Con una inversión inicial de 500 millones de dólares, la minera PLASA comenzará la construcción de una planta para producir litio de grado batería. Se espera que la operación genere empleo local y fortalezca la cadena de proveedores en la Puna.
Salta sigue afianzando su posicionamiento como uno de los polos mineros más dinámicos del país. Este martes, el gobernador Gustavo Sáenz encabezó una reunión clave con directivos de Potasio y Litio de Argentina S.A. (PLASA), filial local de la compañía china Tibet Summit Resources, para avanzar en el desarrollo de un nuevo proyecto de extracción de litio en el Salar de Diablillos, departamento Los Andes.
La iniciativa ya cuenta con Declaración de Impacto Ambiental aprobada (Resolución 50/24) y se encuentra en plena etapa de inversión. En su primera fase, la planta prevé producir 10.000 toneladas anuales de carbonato de litio, con el objetivo de escalar gradualmente hasta alcanzar las 30.000 toneladas, apuntando al mercado de baterías de alta performance.
La inversión estimada supera los 500 millones de dólares y forma parte del Régimen de Incentivo para las Grandes Inversiones (RIGI), al que PLASA se incorporará formalmente la próxima semana.
“Cada proyecto que se concreta no solo ratifica la confianza del mundo en nuestro modelo minero, sino que también abre oportunidades reales para trabajadores, proveedores locales y comunidades de la Puna”, afirmó el gobernador Sáenz durante el encuentro en Casa de Gobierno.
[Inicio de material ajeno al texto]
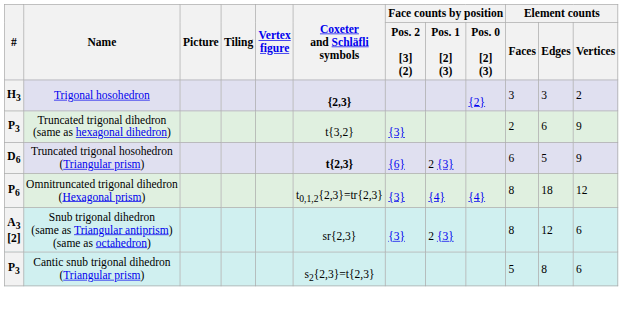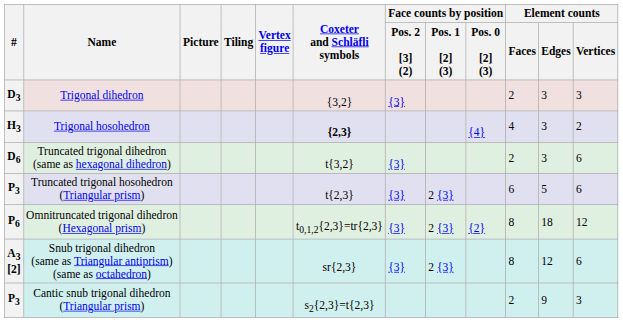+ row: D3 | Trigonal dihedron | {3,2} | {3} | 2 | 3 | 3
Trigonal hosohedron | Face counts by position / Pos. 0 [2] (3): {2} -> {4}
Trigonal hosohedron | Element counts / Faces: 3 -> 4
Truncated trigonal dihedron (same as hexagonal dihedron) | #: P3 -> D6
Truncated trigonal dihedron (same as hexagonal dihedron) | Element counts / Edges: 6 -> 3
Truncated trigonal dihedron (same as hexagonal dihedron) | Element counts / Vertices: 9 -> 6
Truncated trigonal hosohedron (Triangular prism) | #: D6 -> P3
Truncated trigonal hosohedron (Triangular prism) | Coxeter and Schläfli symbols: bold -> normal
Truncated trigonal hosohedron (Triangular prism) | Face counts by position / Pos. 2 [3] (2): {6} -> {3}
Truncated trigonal hosohedron (Triangular prism) | Element counts / Vertices: 9 -> 6
Omnitruncated trigonal dihedron (Hexagonal prism) | Face counts by position / Pos. 1 [2] (3): {4} -> 2 {3}
Omnitruncated trigonal dihedron (Hexagonal prism) | Face counts by position / Pos. 0 [2] (3): {4} -> {2}
Cantic snub trigonal dihedron (Triangular prism) | Element counts / Faces: 5 -> 2
Cantic snub trigonal dihedron (Triangular prism) | Element counts / Edges: 8 -> 9
Cantic snub trigonal dihedron (Triangular prism) | Element counts / Vertices: 6 -> 3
Con esta incorporación, Salta suma su sexto proyecto de litio en marcha, junto a los desarrollos de Eramine Sudamérica, Posco Argentina, Ganfeng Lithium y Río Tinto. En conjunto, consolidan a la provincia como uno de los territorios clave en la transición energética global.
Desde la empresa, sus ejecutivos destacaron el compromiso de operar con estándares ambientales internacionales, el uso de tecnologías avanzadas y la generación de empleo local como pilares del emprendimiento.
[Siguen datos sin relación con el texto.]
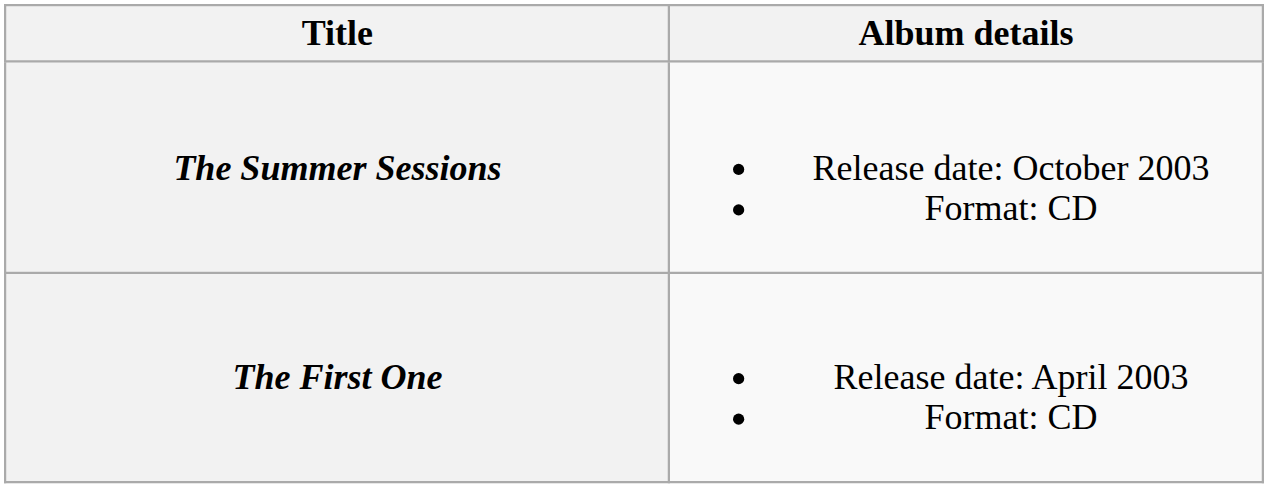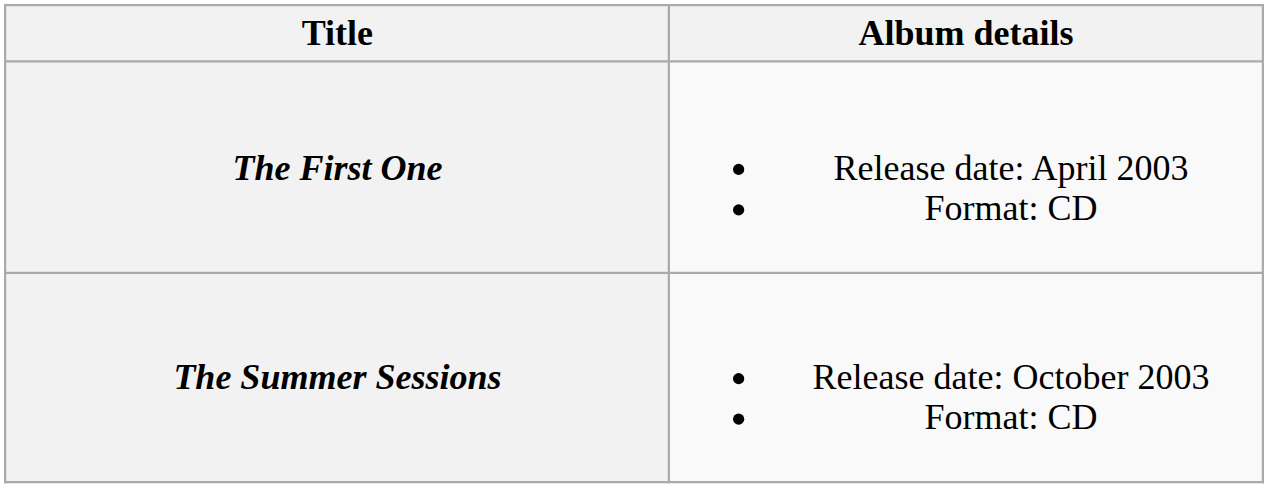rows swapped: The First One <-> The Summer Sessions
Por su parte, la secretaria de Minería y Energía, Romina Sassarini, explicó que el proyecto fue sometido a un riguroso proceso de evaluación ambiental, con participación ciudadana y diálogo intercultural con comunidades originarias, conforme al Convenio 169 de la OIT.
“Este desarrollo no solo representa una inversión estratégica, sino una apuesta concreta al crecimiento económico sustentable de la región”, concluyó.